In dieser Materie kannte ich mich aus. Als Jugendanwältin war ich Untersuchungsrichterin für Kinder und Jugendliche. Heimeinweisungen waren nicht an der Tagesordnung. Um so sorgfältiger suchten unsere Sozialarbeiter jeweils im gegebenen Fall nach der geeigneten Institution. Das war nicht immer einfach. Der Rückzug der Einflussnahme des Bundes eröffnete für die Weiterentwicklung dieser Institutionen keine gute Perspektive!

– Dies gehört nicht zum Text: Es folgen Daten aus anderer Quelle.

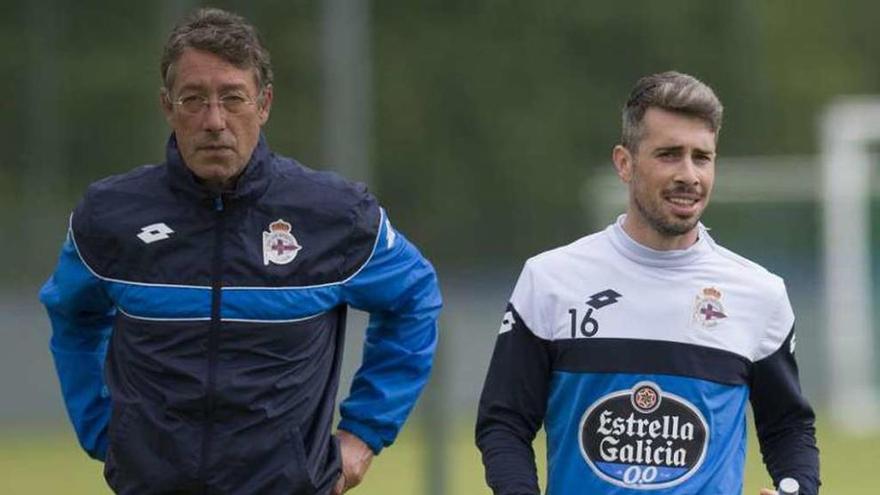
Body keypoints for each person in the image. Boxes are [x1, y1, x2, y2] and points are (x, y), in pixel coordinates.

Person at [39, 8, 441, 495]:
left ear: (264, 103)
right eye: (194, 99)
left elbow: (414, 297)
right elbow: (72, 316)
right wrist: (103, 427)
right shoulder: (109, 216)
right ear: (167, 106)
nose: (214, 121)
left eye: (233, 98)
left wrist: (364, 432)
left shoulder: (336, 215)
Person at [475, 71, 819, 494]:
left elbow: (788, 426)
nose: (689, 175)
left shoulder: (759, 294)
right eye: (669, 155)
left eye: (702, 157)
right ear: (625, 163)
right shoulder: (550, 280)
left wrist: (796, 489)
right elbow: (504, 421)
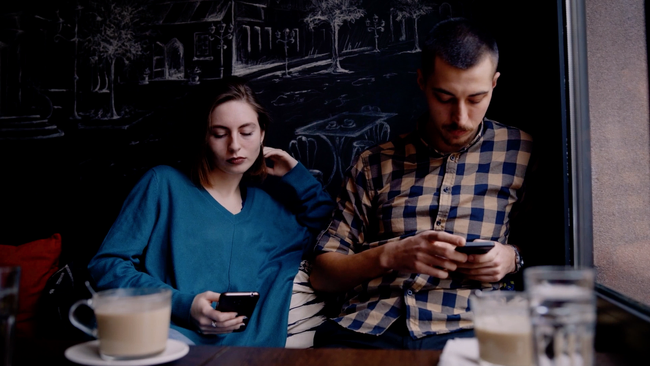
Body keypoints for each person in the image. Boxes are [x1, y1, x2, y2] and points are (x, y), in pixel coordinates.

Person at [309, 18, 533, 350]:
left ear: (494, 85)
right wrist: (391, 255)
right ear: (422, 82)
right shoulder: (374, 162)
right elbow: (322, 275)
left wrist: (512, 258)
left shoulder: (522, 151)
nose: (460, 117)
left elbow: (557, 251)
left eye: (476, 98)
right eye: (444, 97)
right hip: (369, 329)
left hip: (473, 327)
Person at [88, 76, 334, 347]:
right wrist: (185, 305)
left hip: (249, 351)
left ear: (262, 134)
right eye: (220, 133)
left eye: (247, 132)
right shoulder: (164, 185)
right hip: (171, 338)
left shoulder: (268, 210)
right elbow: (106, 265)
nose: (235, 146)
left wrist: (297, 175)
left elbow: (331, 232)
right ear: (204, 137)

Während des Wahlkampfes hatten mich Leute aus dem Publikum immer wieder gefragt, wofür ich mich denn im Rat einsetzen werde. Ich merkte, dass allgemeine Aussagen nicht befriedigten. Natürlich wollte ich mich für die Frauen einsetzen oder für den sozialen Ausgleich. Aber die Leute wollten Konkreteres wissen. Aufgabenteilung, Rückzug des Bundes aus finanziellen Verpflichtungen, das war ein Thema, das viele aus verschiedenen Gründen, in vielen Bereichen, manchmal auch aus eigener Betroffenheit, ansprach. Sie verstanden mein Einstehen für Jugendheime.

Im Dezember 1983 wurde ich im Nationalrat vereidigt. Schon im März 1984 war mein Geschäft traktandiert. Natürlich war ich nicht in der entsprechenden Kommission gewesen, die schon längere Zeit tagte. Aber damals hatten wir noch «paradiesische Zustände» im Rat. Jeder Nationalrat, jede Nationalrätin, konnte sich in der Debatte im Plenum einmischen, um ein bestimmtes Anliegen zu unterstützen. Ungeachtet, ob sie in der entsprechenden vorberatenden Kommission Mitglied gewesen waren oder nicht.

Und so meldete ich mich für mein erstes Votum im Plenum an. Mit einem mulmigen Gefühl. Meine Hauptsorge war, ob ich es denn ohne Zwischenfall von meinem Sitz bis zum Rednerpult schaffen würde. Da musste ich zuerst Kollegen derangieren, bis ich aus meiner Bankreihe heraus war. Dann musste ich einige unregelmässig angeordnete Tritte hinuntersteigen. Nachher waren bis zum Rednerpult wieder andere Tritte zu überwinden. Damals lagen da auch noch Fernsehkabel herum, auf die es Acht zu geben galt.

Mein Votum hatte ich schriftlich vorbereitet. Ich habe es kürzlich wieder durchgelesen. Gar nicht schlecht für eine Anfängerin! Und ich wusste, dass ich beim Reden nicht an meinem Papier kleben bleiben durfte, sondern «überzeugende Blicke» in die Runde werfen musste. Nach allen Seiten!

Das Unwahrscheinliche, das Unerwartete, geschah: Unser Minderheitsantrag erreichte zur Überraschung aller eine Mehrheit im Plenum. Denn was wir forderten war im Rahmen des Geschäftes Aufgabenteilung ein eher «nebensächliches» Anliegen gewesen. Wen konnte das schon interessieren?

Unvergessen ist mir die Reaktion des betroffenen Bundesrates. Die Niederlage in diesem Punkt ärgerte ihn sichtlich. Und er machte seinem Ärger auch Luft! Mit vorwurfsvollem Blick meinte er: «Da hat sich ja eine ganze Heimlobby aufgebaut!»

Ich weiss noch, dass ich diesen Vergleich mit Lobbyisten, welche sich im allgemeinen für Wirtschaftszweige einsetzten, total unangebracht fand. Aber es stimmte, es war Lobbyismus in Reinkultur!

Im Rückblick bin ich heute noch stolz. Für unsere Jugendlichen hatten wir uns über die Fraktionsgrenzen hinaus verbündet, wir hatten Einfluss genommen, wir hatten gewonnen. Das war ein guter Kick für weitere Einsätze!